Batı'da birlik İslam dünyasında sınırlar var
Suriyeli din alimi el Nablusi Batı'nın karanlık bir geçmişe rağmen birlik, Müslümanların ise arasında hala sınırlar olduğuna dikkat çekerek Türkiye'nin İslam ülkelerine örnek teşkil ettiğini belirtti.
16 Yıl Önce Güncellendi
2010-03-07 16:11:00
Suriye'de yaşayan ve İslam dünyasında büyük otorite olarak kabul edilen Suriyeli din alimi Dr. Muhammed Ratip el Nablusi, Şam'da Cihan Haber Ajansı'nın sorularını yanıtladı. İslam'ın yeryüzündeki gelişmesini güncel gelişmeler ışığında değerlendiren Nablusi, 11 Eylül'den dünyadaki Müslümanların sayısının artmasına, Türkiye ile İslam ülkeleri arasındaki yakınlaşmadan, dünyanın çeşitli yerlerinde açılan türk Okulları'na kadar birçok konuda değerlendirmelerde bulundu.

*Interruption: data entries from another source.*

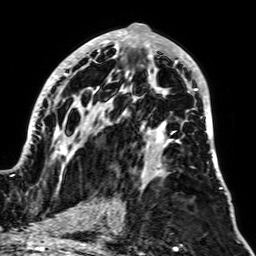
Breast MRI, one axial slice. Slice 35 of 64 in the series (ordered by position). Cropped to one breast. Dynamic contrast-enhanced series, time point 2 of 7 at this slice position (early post-contrast). 1.5 T. TE 2.6 ms, TR 5.2 ms. 2.5 mm slice thickness. 256 × 256 image matrix. Female patient.
Annotated regions visible in this slice (semi-automatic segmentation, software-assisted and operator-edited):
- enhancing-tissue mask used for the functional tumour volume (all voxels passing the contrast-enhancement thresholds inside the analysis volume; usually the tumour): bounding box [x1, y1, x2, y2] px = [12, 28, 222, 191]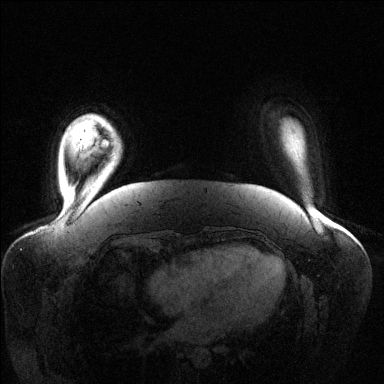
Breast MRI (dynamic contrast-enhanced), one axial slice; slice 17 of 144 in the series (ordered by position); dynamic contrast-enhanced series, time point 2 of 6 at this slice position (early post-contrast); 1.5 T; TE 1.6 ms, TR 4.6 ms; 1.2 mm slice thickness; 384 × 384 image matrix, field of view 400 × 400 mm. Female patient.
Outlined on this slice (semi-automatic segmentation, software-assisted and operator-edited):
- enhancing-tissue mask used for the functional tumour volume (all voxels passing the contrast-enhancement thresholds inside the analysis volume; usually the tumour): box from (x=103, y=142) to (x=108, y=145) px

Dünya üzerindeki tüm sistemlerin iflaslarını ilan ettiğini ifade eden Nablusi, değerler sisteminde sadece İslam'ın kaldığını savunuyor. Bugün İslam'ın altın çağını yaşadığını, gerek Doğu'da gerekse Batı'da ortaya çıkan sistemlerin insana mutluluk ve kurtuluşu sağlamadığını kaydeden Dr. Nablusi, "Bu Müslümanlar güçlü oldukları için değil, dünyanın kurtuluşu İslam'da olduğu içindir." şeklinde konuşuyor
11 EYLÜLDEN SONRA BATI, BİR KÜLTÜR SİSTEMİ'NDEN BİLİNÇSİZ BİR GÜCE DÖNÜŞTÜ
Batı'nın bir kültür sistemi olduğunu belirten Nablusi, "Bundan 50 yıl önce Doğu medeniyeti topluma, Batı medeniyeti ise ferde inanıyordu. Daha sonra Doğu kendi içine döndü. Meydanda sadece Batı ve İslam kaldı." ifadelerini kullanıyor. Batı'nın gerçekten çok güçlü, zeki ve zengin olduğunu ve geçmişte çok iyi değerler sistemi ortaya koyduğunu kaydeden Nablusi, "Batı; hürriyet, demokrasi, insan hakları gibi evrensel değerleri ortaya koydu ve bu değerler sistemi ile gurur duyuyordu. Ancak Batı çok büyük bir kültür iken 11 Eylül'den sonra bilinçsiz bir güce dönüştü. Bundan sonra evrensel değerler sisteminde sadece İslam kaldı." değerlendirmesinde bulunuyor. Ancak bugün yeryüzünün bütün düzen ve sistemlerin hepsisinin iflas ettiğini savunan Nablusi, "Sınırlı bakış açılarına sahip beşeri sistemler de iflaslarını ilan ettiler. Evrensel değerler sisteminde sadece İslam kaldı." diye kaydediyor.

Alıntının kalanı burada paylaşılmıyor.